Начальник тайной канцелярии нашел вице-канцлера Остермана у Анны Леопольдовны. Тот теперь часто посещал правительницу и постоянно чернил Миниха. Говорил, что де ведет фельдмаршал империю к гибели и без него, без Остермана, все рухнет. Анна Леопольдовна его слушала, но Миниха боялась, и делать ничего против фельдмаршала не желала.
Ушаков кивнул Остерману и тот подошел к нему.
— Андрей Иванович? Вы здесь? — спросил Остерман.
— Пришлось прийти. Хотя я не желаю дабы Миних увидел меня с вами. Он все же теперь первый министр.
— Фельдмаршала здесь нет.
— Но ему могут донести.
— Что вы хотите, генерал?
— Я шута по вашему приказу арестовал. И в Шлиссельбург его отправил. Но на кой он вам сдался не могу понять?
— Сей шут у нас не беден. Да и Бирону он друг. А Бирон под судом. Сколь денег в дому его нашли? — спросил Остерман.
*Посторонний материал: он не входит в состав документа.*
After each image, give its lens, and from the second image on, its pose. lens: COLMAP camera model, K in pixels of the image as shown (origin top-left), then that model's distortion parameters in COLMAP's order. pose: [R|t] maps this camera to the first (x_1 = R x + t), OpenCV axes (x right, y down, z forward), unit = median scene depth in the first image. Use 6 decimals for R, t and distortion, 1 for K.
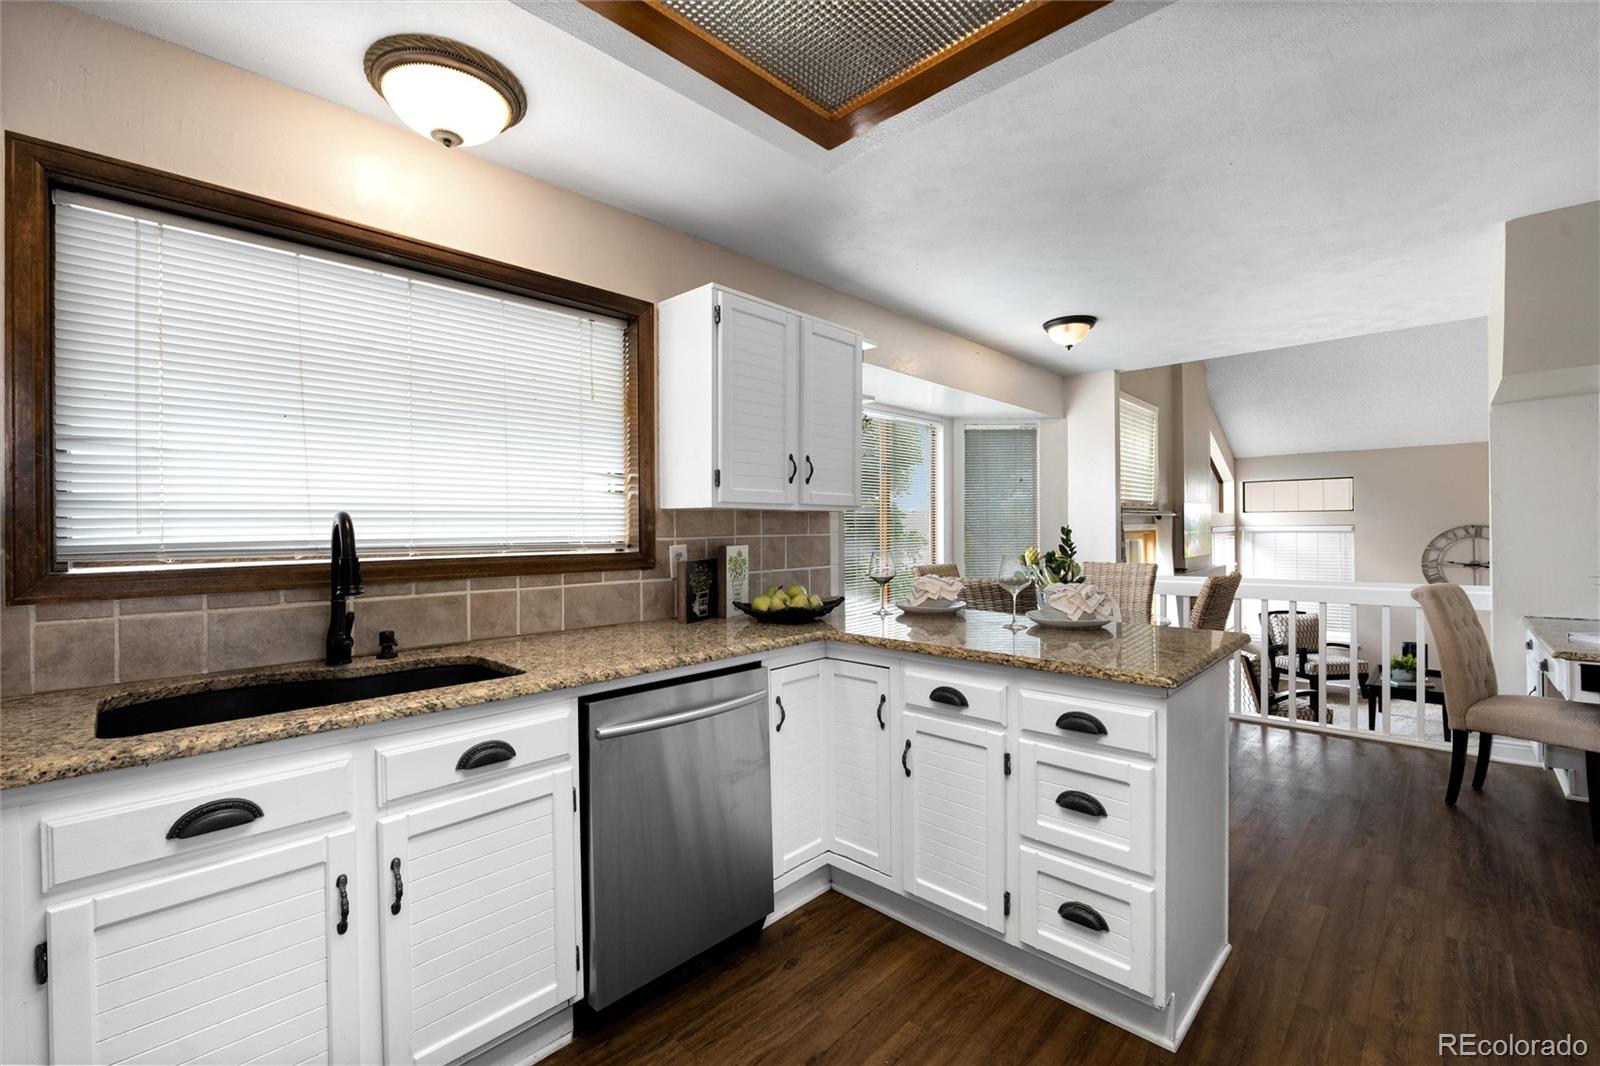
lens RADIAL K [[679.5, 0, 799.4], [0, 679.5, 527.2], [0, 0, 1]] dist [-0.009411, -0.000899]
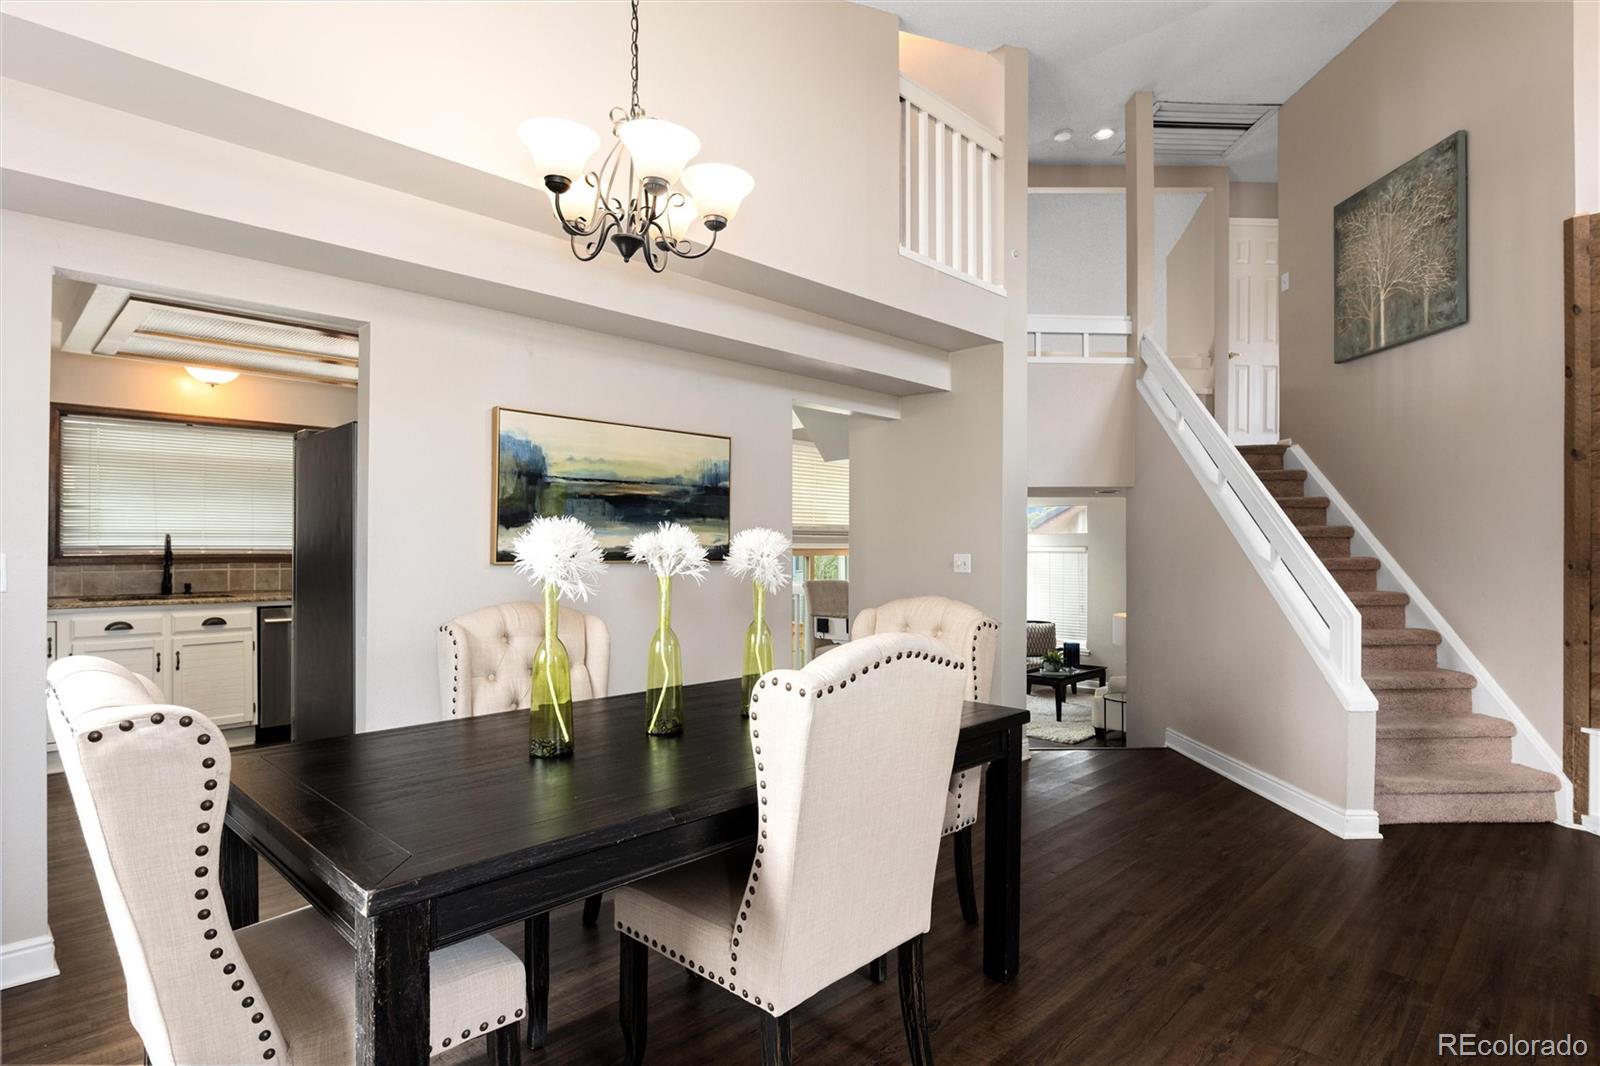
lens RADIAL K [[834.8, 0, 805.1], [0, 834.8, 540.9], [0, 0, 1]] dist [0.001162, 0.000846]
pose [[0.999860, 0.013537, -0.009865, 1.836759], [-0.013537, 0.999908, 0.000111, -0.031165], [0.009865, 0.000022, 0.999951, -2.222989]]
— Рублей сто не более. Он мне на допросе сказал, что все деньги его в банках европейских пребывают. У Либмана надобно деньги спрашивать.
— Умен больно, генерал. У Либмана, — махнул рукой Остерман. — Либман банкир и все деньги его не здесь. И нам их не взять. Это тебе не Россия. Сей еврей хитер больно, и отпускать его придется. А шут в Шлиссельбурге?
— Да.
— Пусть посидит в каземате сыром рядом со своим герцогом. Он мне все отдаст. Сам. У него не менее ста тыщ имеется. А там посмотрим, что с ним делать.